The Economic Reality: Money as the Enabler

Conversely, dismissing the necessity of money is a luxury of the naive. In modern society, money acts as a "resource buffer." It provides the security required to foster love effectively. If an individual is consumed by the physiological anxieties of hunger, homelessness, or lack of healthcare, the cognitive bandwidth required to nurture deep emotional relationships is severely diminished.

Abraham Maslow’s "Hierarchy of Needs," detailed in his foundational work Motivation and Personality, provides a clear map for this reality. Maslow posits that physiological and safety needs form the base of the pyramid. Until these are met, an individual struggles to reach the higher tiers of "belongingness and love." In this sense, money is not the goal, but the foundational infrastructure. It is the tool that removes the friction of survival, allowing individuals to pursue higher-order connections. The key, however, is the distinction between "enough" and "excess." Once an individual reaches a threshold of financial stability—often cited in studies by economists Daniel Kahneman and Angus Deaton as roughly $75,000 to $95,000 in annual income (adjusted for inflation)—the marginal utility of additional money toward emotional well-being drops significantly.

The Synthesis: Integrating Utility and Intimacy

The conflict arises when individuals treat these two elements as mutually exclusive. The most successful lives are built on a hierarchy of values rather than a binary choice.

Consider the "Four Pillars of a Meaningful Life" as articulated by psychologist John Gottman in The Seven Principles for Making Marriage Work. Gottman illustrates that while financial disagreements are a leading cause of divorce, they are rarely about the money itself; they are about the lack of shared values and emotional security. When money is prioritized over love, relationships become transactional.
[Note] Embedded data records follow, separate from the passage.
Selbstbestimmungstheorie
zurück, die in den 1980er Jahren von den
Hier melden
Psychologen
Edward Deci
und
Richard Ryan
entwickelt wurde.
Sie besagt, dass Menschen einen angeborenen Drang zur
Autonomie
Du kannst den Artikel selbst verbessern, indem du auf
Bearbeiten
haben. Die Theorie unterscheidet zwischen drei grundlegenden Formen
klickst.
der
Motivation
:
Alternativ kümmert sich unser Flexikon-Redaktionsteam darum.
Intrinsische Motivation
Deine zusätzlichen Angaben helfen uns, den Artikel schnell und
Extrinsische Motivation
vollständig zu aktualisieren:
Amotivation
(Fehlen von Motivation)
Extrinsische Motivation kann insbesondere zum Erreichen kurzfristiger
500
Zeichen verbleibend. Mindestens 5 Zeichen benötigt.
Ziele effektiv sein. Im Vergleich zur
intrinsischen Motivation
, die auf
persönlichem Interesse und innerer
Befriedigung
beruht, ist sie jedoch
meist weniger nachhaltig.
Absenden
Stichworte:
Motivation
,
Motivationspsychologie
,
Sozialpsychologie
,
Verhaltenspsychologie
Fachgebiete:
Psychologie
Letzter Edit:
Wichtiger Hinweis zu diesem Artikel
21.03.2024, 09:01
This leads to what psychologist Barry Schwartz calls the "Paradox of Choice" in his book of the same name; when we treat people like commodities to be optimized, we lose the ability to appreciate the intrinsic, non-quantifiable value of human presence.

To strike the balance, one must follow the principle of "Financial Stewardship for Relational Ends." This means:

  • Establish a baseline of security: Prioritize the acquisition of enough capital to eliminate chronic stress, which is the primary antagonist of love.
  • Define the ceiling of greed: Recognize when the pursuit of wealth begins to cannibalize the time and energy required for relationships.
  • Invest in shared experiences: Use financial resources to create memories rather than accumulate static assets, as experiential consumption has been proven by researchers like Thomas Gilovich to lead to more lasting happiness than material purchases.
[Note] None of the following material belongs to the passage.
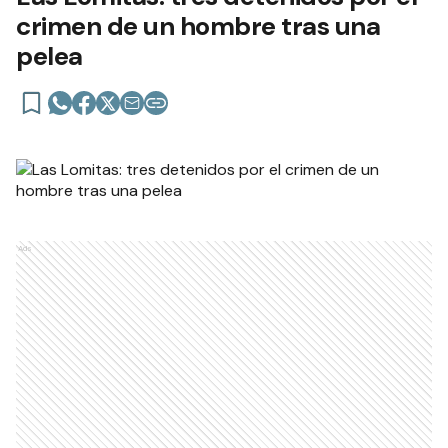
crimen de un hombre tras una
pelea
Ads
Conclusion: The Hierarchy of Value

Ultimately, love must come first in terms of priority, while money must come first in terms of logistical planning. Love is the "why" of human existence, while money is the "how."
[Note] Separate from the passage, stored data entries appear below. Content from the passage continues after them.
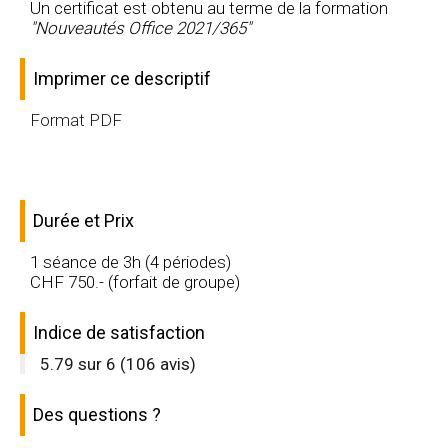
Un certificat est obtenu au terme de la formation
"Nouveautés Office 2021/365"
Imprimer ce descriptif
Format PDF
Durée et Prix
1 séance de 3h (4 périodes)
CHF
750
.- (forfait de groupe)
Indice de satisfaction
5.79
sur
6
(
106
avis)
Des questions ?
If you choose money first, you may find yourself with a fortress of assets but no one to share them with—a state of "poverty of the soul." If you choose love without any regard for the reality of your financial situation, you risk creating a volatile environment where the stress of survival eventually erodes the very love you sought to protect. The most authoritative conclusion drawn from both psychological science and historical philosophy is that money should be treated as a servant to the life you are building, while love should be the architect that dictates how that life is lived. By placing love as the ultimate goal and money as the essential, managed tool, you align your existence with the conditions necessary for true, sustainable human flourishing.

Ask First can make mistakes. Check important info.